— What you have to do —
Each record that follows should be reproduced in full, character for character.

[[ Source material, beginning ]]

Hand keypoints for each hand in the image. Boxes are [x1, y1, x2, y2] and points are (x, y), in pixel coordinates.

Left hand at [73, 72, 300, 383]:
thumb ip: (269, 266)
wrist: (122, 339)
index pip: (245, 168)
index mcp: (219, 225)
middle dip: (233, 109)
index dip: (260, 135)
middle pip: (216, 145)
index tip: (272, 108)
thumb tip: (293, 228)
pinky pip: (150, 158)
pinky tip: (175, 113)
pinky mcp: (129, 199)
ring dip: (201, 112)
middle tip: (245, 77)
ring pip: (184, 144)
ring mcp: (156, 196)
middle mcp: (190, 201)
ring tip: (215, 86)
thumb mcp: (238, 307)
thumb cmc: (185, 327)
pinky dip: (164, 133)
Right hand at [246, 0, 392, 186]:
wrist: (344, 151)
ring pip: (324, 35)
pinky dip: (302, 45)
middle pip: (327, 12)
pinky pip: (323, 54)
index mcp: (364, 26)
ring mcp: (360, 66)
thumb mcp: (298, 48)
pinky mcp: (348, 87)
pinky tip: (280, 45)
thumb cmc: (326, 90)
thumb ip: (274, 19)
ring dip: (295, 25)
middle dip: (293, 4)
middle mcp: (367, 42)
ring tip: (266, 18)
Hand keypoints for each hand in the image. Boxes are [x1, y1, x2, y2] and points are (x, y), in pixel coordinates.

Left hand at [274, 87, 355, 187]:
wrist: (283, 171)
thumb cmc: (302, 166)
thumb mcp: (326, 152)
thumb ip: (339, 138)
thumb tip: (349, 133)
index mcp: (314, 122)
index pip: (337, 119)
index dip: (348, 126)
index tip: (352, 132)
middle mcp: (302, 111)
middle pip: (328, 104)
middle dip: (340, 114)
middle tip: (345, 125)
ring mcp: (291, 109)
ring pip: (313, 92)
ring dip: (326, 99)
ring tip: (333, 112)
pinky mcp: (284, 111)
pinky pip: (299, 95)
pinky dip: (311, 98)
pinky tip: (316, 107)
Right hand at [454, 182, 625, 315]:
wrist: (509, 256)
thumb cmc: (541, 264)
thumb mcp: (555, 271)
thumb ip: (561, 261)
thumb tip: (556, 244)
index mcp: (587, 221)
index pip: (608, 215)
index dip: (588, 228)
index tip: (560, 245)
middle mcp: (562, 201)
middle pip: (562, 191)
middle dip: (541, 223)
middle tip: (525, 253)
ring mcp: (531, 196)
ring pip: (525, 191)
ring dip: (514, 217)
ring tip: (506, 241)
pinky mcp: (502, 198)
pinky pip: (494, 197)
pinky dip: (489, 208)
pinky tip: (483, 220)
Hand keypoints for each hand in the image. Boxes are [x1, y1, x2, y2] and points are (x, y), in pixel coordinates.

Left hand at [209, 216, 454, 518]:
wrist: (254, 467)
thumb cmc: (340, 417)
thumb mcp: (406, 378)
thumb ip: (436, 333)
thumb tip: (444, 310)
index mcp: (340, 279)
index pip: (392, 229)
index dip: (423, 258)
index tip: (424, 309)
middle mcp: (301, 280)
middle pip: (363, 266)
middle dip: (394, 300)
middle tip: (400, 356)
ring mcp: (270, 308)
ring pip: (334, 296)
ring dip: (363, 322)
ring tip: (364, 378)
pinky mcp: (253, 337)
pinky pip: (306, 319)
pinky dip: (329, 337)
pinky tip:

[[ Source material, end ]]

— Solution —
Hand keypoints for each hand in the image. Boxes are [x1, y1, x2, y2] and points are (x, y), in pixel coordinates.

Left hand at [73, 72, 300, 383]:
thumb ip: (269, 266)
wrist: (122, 339)
index pip: (245, 168)
index mcp: (219, 225)
middle dip: (233, 109)
index dip: (260, 135)
middle pip: (216, 145)
index tip: (272, 108)
thumb tip: (293, 228)
pinky pip: (150, 158)
pinky tip: (175, 113)
pinky mcp: (129, 199)
ring dip: (201, 112)
middle tip: (245, 77)
ring pip: (184, 144)
ring mcp: (156, 196)
middle mcp: (190, 201)
ring tip: (215, 86)
thumb mcp: (238, 307)
thumb cmc: (185, 327)
pinky dip: (164, 133)
Right hand at [246, 0, 392, 186]:
wrist: (344, 151)
ring pip: (324, 35)
pinky dip: (302, 45)
middle pip: (327, 12)
pinky pip: (323, 54)
index mcp: (364, 26)
ring mcp: (360, 66)
thumb mcp: (298, 48)
pinky mcp: (348, 87)
pinky tip: (280, 45)
thumb cmc: (326, 90)
thumb ip: (274, 19)
ring dip: (295, 25)
middle dip: (293, 4)
middle mcp: (367, 42)
ring tip: (266, 18)
Hand keypoints for each hand in the image. Boxes are [x1, y1, x2, y2] and points are (x, y), in pixel coordinates.

Left hand at [274, 87, 355, 187]:
wrist: (283, 171)
thumb cmc: (302, 166)
thumb mcp: (326, 152)
thumb ip: (339, 138)
thumb tip: (349, 133)
index mcp: (314, 122)
index pip: (337, 119)
index dip: (348, 126)
index tip: (352, 132)
middle mcp: (302, 111)
middle pip: (328, 104)
middle dip: (340, 114)
middle tip: (345, 125)
ring mcp: (291, 109)
ring pip: (313, 92)
ring dip: (326, 99)
ring tip: (333, 112)
pinky mcp: (284, 111)
pinky pip: (299, 95)
pinky dip: (311, 98)
pinky tip: (316, 107)
Right hand at [454, 182, 625, 315]:
wrist: (509, 256)
thumb cmc: (541, 264)
thumb mcp: (555, 271)
thumb ip: (561, 261)
thumb tip: (556, 244)
index mcp: (587, 221)
index pip: (608, 215)
index dip: (588, 228)
index tip: (560, 245)
middle mcp: (562, 201)
middle pip: (562, 191)
middle dip: (541, 223)
middle tip: (525, 253)
ring mcp: (531, 196)
ring pip: (525, 191)
ring dip: (514, 217)
ring tip: (506, 241)
pinky mcp: (502, 198)
pinky pip: (494, 197)
pinky dip: (489, 208)
pinky tip: (483, 220)
Hand keypoints for each hand in the image. Boxes are [x1, y1, x2, y2] and points are (x, y), in pixel coordinates.

Left hand at [209, 216, 454, 518]:
wrist: (254, 467)
thumb cmc: (340, 417)
thumb mcp: (406, 378)
thumb ip: (436, 333)
thumb tip: (444, 310)
index mcp: (340, 279)
index pip: (392, 229)
index dip: (423, 258)
index tip: (424, 309)
middle mcp: (301, 280)
middle pip: (363, 266)
middle dip: (394, 300)
middle tip: (400, 356)
ring mcp: (270, 308)
ring pip: (334, 296)
ring dip: (363, 322)
ring tip: (364, 378)
pinky mcp: (253, 337)
pinky pip: (306, 319)
pinky dip: (329, 337)
pinky tip:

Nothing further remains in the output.